### Exercise directions
Among the lines of the records, please find those that contain the word "tile" and copy them.

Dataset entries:
= = =
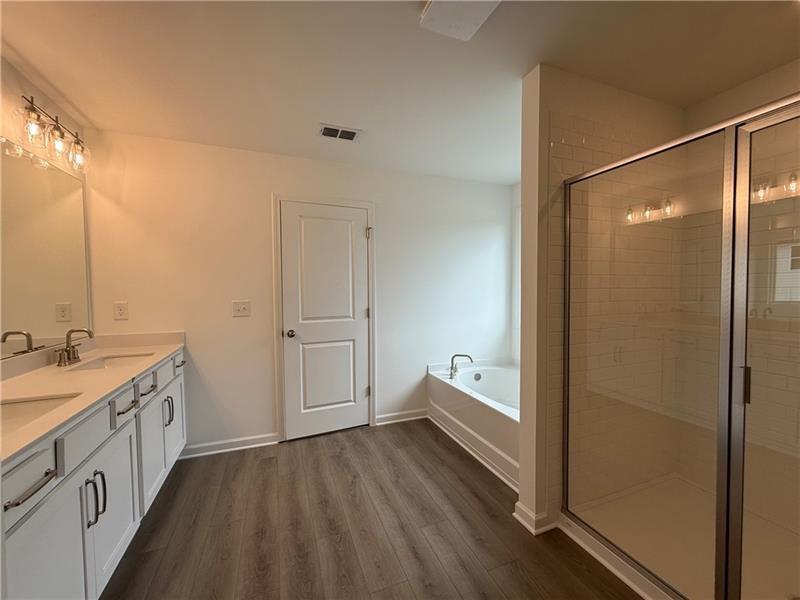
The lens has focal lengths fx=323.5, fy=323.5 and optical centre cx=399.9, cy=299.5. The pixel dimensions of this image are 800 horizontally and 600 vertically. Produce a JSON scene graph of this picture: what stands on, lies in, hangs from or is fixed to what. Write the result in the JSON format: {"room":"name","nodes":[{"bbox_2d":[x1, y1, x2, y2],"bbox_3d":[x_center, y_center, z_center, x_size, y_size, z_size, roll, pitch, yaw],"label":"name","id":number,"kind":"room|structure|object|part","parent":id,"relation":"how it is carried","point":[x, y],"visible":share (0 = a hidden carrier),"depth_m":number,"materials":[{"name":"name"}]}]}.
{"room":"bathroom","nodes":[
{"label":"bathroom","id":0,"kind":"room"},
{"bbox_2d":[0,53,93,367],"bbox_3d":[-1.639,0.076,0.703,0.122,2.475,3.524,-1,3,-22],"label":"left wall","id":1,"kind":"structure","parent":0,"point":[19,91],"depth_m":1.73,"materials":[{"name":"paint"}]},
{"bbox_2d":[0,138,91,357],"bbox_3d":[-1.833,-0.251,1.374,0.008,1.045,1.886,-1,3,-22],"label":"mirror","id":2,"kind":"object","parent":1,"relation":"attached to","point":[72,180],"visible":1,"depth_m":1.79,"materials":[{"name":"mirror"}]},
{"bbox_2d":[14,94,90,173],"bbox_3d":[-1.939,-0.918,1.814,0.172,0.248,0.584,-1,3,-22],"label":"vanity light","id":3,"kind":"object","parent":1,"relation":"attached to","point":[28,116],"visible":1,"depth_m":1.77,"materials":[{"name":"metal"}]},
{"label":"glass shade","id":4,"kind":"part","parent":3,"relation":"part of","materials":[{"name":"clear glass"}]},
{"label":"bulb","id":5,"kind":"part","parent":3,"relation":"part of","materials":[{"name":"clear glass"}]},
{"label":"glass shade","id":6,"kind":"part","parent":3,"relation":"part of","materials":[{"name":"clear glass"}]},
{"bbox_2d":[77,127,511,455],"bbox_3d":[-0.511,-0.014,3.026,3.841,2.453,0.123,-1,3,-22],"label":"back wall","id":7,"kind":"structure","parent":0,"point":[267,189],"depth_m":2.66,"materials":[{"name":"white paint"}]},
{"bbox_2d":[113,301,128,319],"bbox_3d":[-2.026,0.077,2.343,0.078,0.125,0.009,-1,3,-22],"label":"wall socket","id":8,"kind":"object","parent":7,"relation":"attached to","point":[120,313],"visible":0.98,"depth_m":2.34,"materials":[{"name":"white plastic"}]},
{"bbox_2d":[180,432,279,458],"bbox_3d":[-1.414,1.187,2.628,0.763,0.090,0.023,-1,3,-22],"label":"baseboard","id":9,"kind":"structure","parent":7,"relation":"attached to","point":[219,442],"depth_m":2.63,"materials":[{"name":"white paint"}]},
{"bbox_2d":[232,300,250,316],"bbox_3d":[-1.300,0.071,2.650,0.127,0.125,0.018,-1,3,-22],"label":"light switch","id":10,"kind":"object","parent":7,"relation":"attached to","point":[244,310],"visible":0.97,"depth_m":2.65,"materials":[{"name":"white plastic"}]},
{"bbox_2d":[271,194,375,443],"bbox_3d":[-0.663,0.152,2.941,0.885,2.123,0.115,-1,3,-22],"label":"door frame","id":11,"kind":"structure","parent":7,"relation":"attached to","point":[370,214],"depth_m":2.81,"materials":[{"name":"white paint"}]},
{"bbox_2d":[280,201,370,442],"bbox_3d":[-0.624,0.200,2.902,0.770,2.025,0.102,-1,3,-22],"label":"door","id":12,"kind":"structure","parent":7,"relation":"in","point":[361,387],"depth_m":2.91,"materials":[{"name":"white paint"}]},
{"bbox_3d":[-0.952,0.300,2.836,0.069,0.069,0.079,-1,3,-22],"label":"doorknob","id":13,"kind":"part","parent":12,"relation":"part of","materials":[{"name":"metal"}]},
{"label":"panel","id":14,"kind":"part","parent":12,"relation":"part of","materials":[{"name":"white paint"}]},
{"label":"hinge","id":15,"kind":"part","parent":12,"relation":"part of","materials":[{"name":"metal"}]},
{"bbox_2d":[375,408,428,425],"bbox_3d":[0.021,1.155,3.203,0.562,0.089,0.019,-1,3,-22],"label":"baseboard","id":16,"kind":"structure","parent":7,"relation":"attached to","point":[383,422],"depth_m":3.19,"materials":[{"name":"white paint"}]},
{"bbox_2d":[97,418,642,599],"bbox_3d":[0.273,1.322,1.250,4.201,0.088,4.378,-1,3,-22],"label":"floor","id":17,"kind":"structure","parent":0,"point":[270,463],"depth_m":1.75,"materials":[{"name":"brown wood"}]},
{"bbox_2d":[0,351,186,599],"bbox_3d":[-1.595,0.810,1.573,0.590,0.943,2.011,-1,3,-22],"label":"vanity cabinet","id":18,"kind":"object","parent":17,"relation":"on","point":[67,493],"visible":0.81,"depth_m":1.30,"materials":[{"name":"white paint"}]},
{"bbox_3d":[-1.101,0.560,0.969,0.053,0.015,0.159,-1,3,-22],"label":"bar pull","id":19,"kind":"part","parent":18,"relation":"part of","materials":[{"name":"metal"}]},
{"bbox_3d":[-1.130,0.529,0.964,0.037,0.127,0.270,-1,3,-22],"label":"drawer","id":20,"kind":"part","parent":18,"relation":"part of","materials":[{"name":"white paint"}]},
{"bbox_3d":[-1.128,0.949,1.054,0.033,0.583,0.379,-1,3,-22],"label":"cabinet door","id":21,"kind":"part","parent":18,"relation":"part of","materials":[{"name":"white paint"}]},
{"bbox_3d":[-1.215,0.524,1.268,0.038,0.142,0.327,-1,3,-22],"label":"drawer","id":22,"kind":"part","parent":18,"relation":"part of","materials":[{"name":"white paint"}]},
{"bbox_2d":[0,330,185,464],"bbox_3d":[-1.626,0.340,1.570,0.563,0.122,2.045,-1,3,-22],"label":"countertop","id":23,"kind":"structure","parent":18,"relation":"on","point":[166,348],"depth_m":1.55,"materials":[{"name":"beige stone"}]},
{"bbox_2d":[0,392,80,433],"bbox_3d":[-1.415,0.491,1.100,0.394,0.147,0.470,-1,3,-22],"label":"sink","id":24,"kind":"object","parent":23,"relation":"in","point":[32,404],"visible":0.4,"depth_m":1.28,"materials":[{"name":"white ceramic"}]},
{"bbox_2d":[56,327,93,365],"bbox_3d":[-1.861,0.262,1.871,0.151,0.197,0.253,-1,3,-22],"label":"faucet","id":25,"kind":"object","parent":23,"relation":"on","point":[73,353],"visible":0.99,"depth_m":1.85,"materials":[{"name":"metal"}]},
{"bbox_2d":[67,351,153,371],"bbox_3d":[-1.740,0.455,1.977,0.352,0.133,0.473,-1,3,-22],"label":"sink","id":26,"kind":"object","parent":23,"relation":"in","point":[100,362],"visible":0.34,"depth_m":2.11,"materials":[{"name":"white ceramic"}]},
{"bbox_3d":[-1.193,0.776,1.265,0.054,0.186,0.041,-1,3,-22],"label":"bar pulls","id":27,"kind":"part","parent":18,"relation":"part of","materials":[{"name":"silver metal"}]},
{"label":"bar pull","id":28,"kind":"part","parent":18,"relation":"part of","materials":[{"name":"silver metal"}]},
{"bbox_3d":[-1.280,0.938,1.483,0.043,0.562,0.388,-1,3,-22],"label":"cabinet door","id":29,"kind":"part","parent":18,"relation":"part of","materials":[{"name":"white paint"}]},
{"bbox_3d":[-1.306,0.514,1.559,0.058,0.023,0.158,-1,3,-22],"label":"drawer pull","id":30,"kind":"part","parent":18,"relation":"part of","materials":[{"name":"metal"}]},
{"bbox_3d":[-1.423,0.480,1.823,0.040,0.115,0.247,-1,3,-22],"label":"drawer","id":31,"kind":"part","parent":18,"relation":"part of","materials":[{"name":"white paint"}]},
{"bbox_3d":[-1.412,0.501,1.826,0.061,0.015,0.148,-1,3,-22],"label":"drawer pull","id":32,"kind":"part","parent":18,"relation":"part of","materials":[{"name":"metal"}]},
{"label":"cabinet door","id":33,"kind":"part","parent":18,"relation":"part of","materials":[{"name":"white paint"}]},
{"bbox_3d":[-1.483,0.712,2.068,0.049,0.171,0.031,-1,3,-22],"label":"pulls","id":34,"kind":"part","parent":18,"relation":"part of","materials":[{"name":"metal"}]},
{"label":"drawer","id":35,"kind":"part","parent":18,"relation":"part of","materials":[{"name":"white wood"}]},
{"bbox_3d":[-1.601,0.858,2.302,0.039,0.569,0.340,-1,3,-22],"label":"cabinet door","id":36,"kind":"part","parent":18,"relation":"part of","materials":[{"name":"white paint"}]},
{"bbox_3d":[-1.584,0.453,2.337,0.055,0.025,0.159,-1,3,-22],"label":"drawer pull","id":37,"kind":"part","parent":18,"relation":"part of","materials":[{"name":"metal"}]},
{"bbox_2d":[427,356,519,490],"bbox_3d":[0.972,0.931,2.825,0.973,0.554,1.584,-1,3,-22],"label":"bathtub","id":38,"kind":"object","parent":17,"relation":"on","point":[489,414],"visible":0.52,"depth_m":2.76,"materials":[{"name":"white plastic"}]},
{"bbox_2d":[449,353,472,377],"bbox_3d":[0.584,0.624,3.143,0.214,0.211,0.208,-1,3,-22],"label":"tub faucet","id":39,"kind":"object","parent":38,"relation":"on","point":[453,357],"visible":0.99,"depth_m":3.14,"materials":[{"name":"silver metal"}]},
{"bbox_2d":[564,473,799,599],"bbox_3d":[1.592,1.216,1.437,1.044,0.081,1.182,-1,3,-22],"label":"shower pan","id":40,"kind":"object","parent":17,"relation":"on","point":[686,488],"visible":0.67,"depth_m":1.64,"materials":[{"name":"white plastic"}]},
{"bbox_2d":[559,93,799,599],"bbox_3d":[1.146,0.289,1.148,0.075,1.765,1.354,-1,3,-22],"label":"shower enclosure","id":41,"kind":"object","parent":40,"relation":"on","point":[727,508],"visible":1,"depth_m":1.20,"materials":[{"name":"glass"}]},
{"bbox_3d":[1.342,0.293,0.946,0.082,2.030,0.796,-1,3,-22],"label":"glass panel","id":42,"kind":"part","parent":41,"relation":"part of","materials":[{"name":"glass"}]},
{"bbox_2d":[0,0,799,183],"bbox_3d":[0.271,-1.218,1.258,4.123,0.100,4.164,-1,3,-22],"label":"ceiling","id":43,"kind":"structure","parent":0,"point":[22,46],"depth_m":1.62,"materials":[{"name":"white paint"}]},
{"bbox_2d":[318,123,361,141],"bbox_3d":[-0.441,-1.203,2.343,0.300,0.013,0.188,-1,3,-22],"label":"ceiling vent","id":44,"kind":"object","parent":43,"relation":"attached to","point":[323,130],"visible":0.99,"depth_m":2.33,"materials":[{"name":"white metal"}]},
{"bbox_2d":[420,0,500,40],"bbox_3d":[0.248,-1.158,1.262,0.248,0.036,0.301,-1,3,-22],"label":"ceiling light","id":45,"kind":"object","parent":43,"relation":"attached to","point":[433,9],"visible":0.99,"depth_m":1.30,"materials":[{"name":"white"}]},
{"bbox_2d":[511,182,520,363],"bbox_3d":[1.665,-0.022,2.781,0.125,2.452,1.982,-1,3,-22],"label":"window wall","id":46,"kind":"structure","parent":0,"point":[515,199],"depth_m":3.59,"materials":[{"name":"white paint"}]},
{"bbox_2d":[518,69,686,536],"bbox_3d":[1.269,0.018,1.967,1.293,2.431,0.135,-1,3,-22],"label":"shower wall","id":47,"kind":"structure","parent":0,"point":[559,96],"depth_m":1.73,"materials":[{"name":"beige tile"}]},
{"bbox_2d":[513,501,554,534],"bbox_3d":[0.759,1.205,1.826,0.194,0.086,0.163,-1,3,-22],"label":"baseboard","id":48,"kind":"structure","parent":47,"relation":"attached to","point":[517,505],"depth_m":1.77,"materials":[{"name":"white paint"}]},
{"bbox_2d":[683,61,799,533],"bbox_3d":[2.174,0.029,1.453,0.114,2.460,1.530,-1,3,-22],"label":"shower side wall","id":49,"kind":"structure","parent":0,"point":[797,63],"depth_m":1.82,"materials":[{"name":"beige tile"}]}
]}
= = =
### Written reply
{"bbox_2d":[518,69,686,536],"bbox_3d":[1.269,0.018,1.967,1.293,2.431,0.135,-1,3,-22],"label":"shower wall","id":47,"kind":"structure","parent":0,"point":[559,96],"depth_m":1.73,"materials":[{"name":"beige tile"}]},
{"bbox_2d":[683,61,799,533],"bbox_3d":[2.174,0.029,1.453,0.114,2.460,1.530,-1,3,-22],"label":"shower side wall","id":49,"kind":"structure","parent":0,"point":[797,63],"depth_m":1.82,"materials":[{"name":"beige tile"}]}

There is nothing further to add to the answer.